The composition of the object is unknown, but it was lightweight and not dense, Deal said. Lab testing is planned by the Air Force and NASA to determine the material, based on its reflectivity.

Columbia had just gone through a major maneuver in orbit Jan. 17, about 24 hours into its flight, when the object popped out of nowhere, Deal said. That suggests it could have broken loose from the shuttle during the maneuver.

Following the accident, Space Command staff went through reams of data to track the object until its atmospheric re-entry Jan. 20. Nearly 3,200 radar observations were made of Columbia during its 16 days in orbit.

"It's been the most laborious examination that's ever taken place in the history of Space Command, looking at every single one of those observations," Deal said.
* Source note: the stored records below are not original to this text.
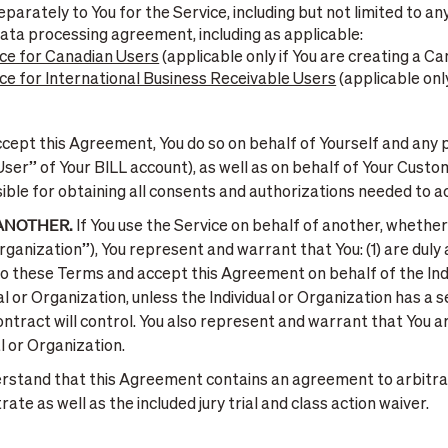
parately to You for the Service, including but not limited to a
data processing agreement, including as applicable:
ce for Canadian Users
(applicable only if You are creating a C
e for International Business Receivable Users
(applicable only
ept this Agreement, You do so on behalf of Yourself and any p
User” of Your BILL account), as well as on behalf of Your Cust
ible for obtaining all consents and authorizations needed to 
 ANOTHER.
If You use the Service on behalf of another, whether 
Organization”), You represent and warrant that You: (1) are du
 to these Terms and accept this Agreement on behalf of the Indi
l or Organization, unless the Individual or Organization has a 
ontract will control. You also represent and warrant that You
l or Organization.
rstand that this Agreement contains an agreement to arbitra
te as well as the included jury trial and class action waiver.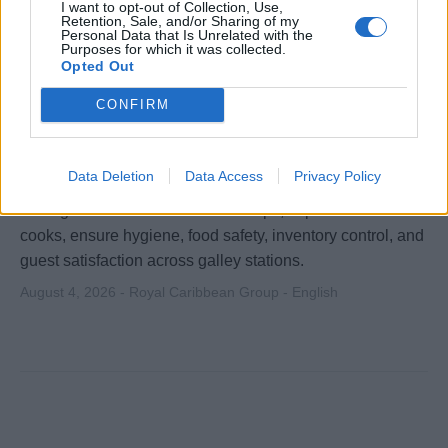
I want to opt-out of Collection, Use,
Retention, Sale, and/or Sharing of my
Personal Data that Is Unrelated with the
Purposes for which it was collected.
Opted Out
CONFIRM
Chef de Partie - Silversea Cruises
Data Deletion
Data Access
Privacy Policy
Deliver high-quality food preparation and station
management aboard Silversea ships, supervise line
cooks, ensure hygiene, food safety, inventory control, and
guest satisfaction across galley stations.
August 4, 2026 - Royal Caribbean Group - English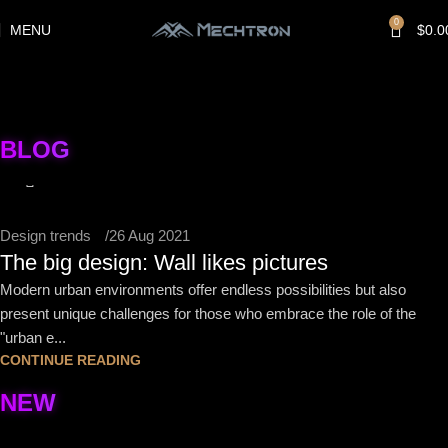
0
MENU
$
0.0
jijiayuzhou@gmail.com
BLOG
0
Design trends
26 Aug 2021
The big design: Wall likes pictures
Modern urban environments offer endless possibilities but also
present unique challenges for those who embrace the role of the
"urban e...
CONTINUE READING
NEW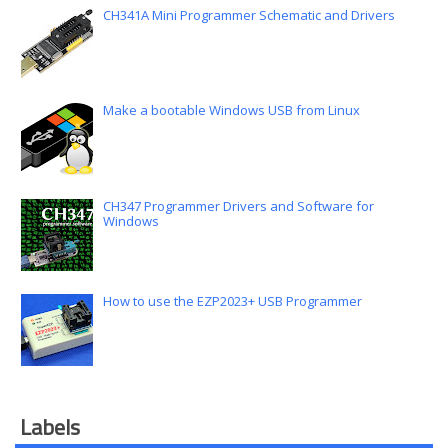
CH341A Mini Programmer Schematic and Drivers
Make a bootable Windows USB from Linux
CH347 Programmer Drivers and Software for
Windows
How to use the EZP2023+ USB Programmer
Labels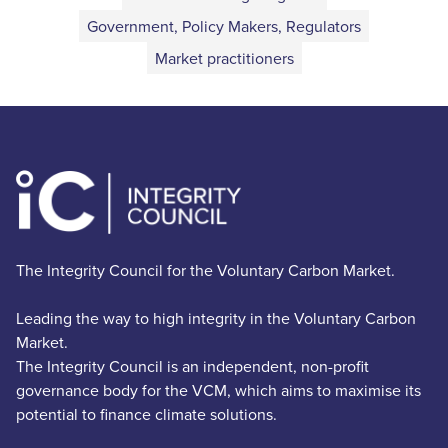
Government, Policy Makers, Regulators
Market practitioners
The Integrity Council for the Voluntary Carbon Market.
Leading the way to high integrity in the Voluntary Carbon
Market.
The Integrity Council is an independent, non-profit
governance body for the VCM, which aims to maximise its
potential to finance climate solutions.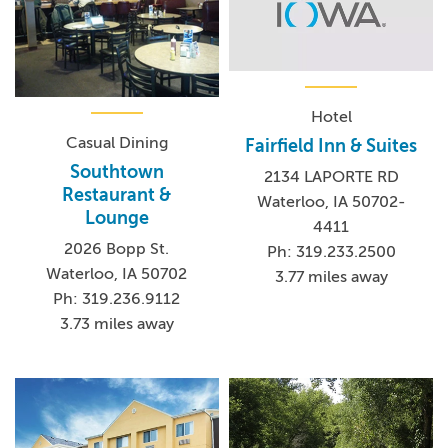
Hotel
Casual Dining
Fairfield Inn & Suites
Southtown
2134 LAPORTE RD
Restaurant &
Waterloo, IA 50702-
Lounge
4411
2026 Bopp St.
Ph: 319.233.2500
Waterloo, IA 50702
3.77 miles away
Ph: 319.236.9112
3.73 miles away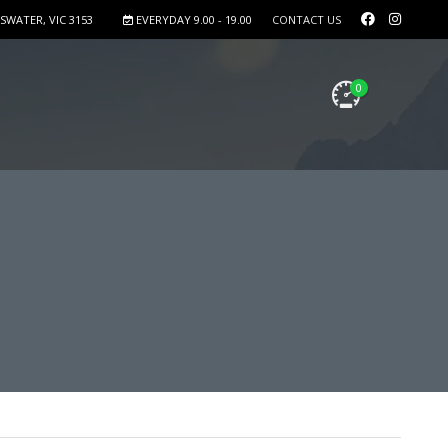
SWATER, VIC 3153
EVERYDAY 9.00 - 19.00
CONTACT US
0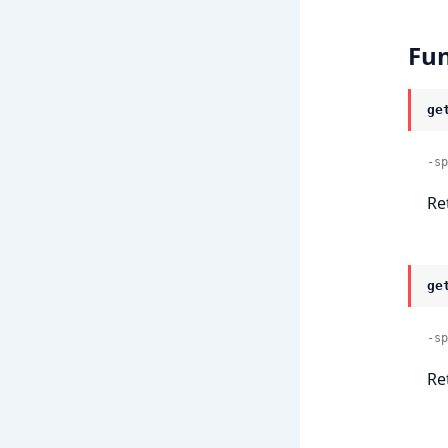
Fun
ge
-sp
Re
ge
-sp
Re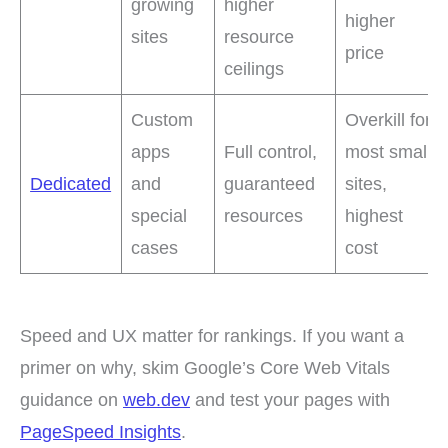
growing
higher
higher
sites
resource
price
ceilings
Custom
Overkill for
apps
Full control,
most small
Dedicated
and
guaranteed
sites,
special
resources
highest
cases
cost
Speed and UX matter for rankings. If you want a
primer on why, skim Google’s Core Web Vitals
guidance on
web.dev
and test your pages with
PageSpeed Insights
.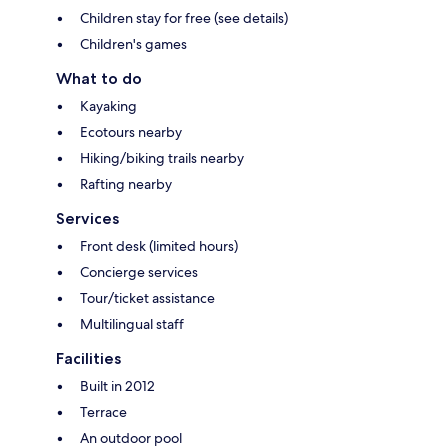
Children stay for free (see details)
Children's games
What to do
Kayaking
Ecotours nearby
Hiking/biking trails nearby
Rafting nearby
Services
Front desk (limited hours)
Concierge services
Tour/ticket assistance
Multilingual staff
Facilities
Built in 2012
Terrace
An outdoor pool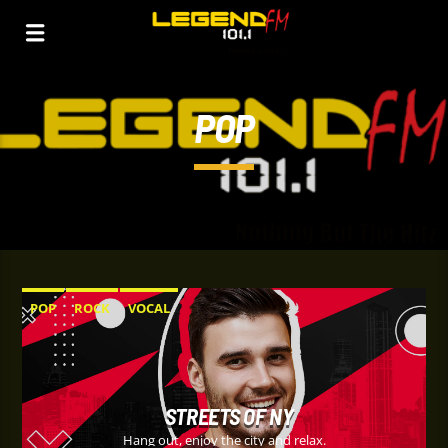
POP
POP
ROCK
VOCAL
STREETS OF NY
Hang out, enjoy the city and relax.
Because the astronauts did not do a spacewalk and did not have many windows, they would not have noticed the unidentified object, Deal said.

Meanwhile, a piece of a thermal tile, believed to be from the top of the left wing near the fuselage, remains the westernmost piece of debris found yet — and probably the earliest known fragment from its breakup. The fragment was found in West Texas, about 300 miles west of Fort Worth.

The board's chairman, retired Navy Adm. Harold Gehman Jr., said he does not know how badly damaged the fragment is and stressed that it is too early to draw any conclusions from it. But he held up pictures of another tile fragment found about 30 miles west of Fort Worth. It was dark gray or almost black with orange specks and extremely rough surfaces — heat damage that is much more severe than what is normally seen from shuttle tiles.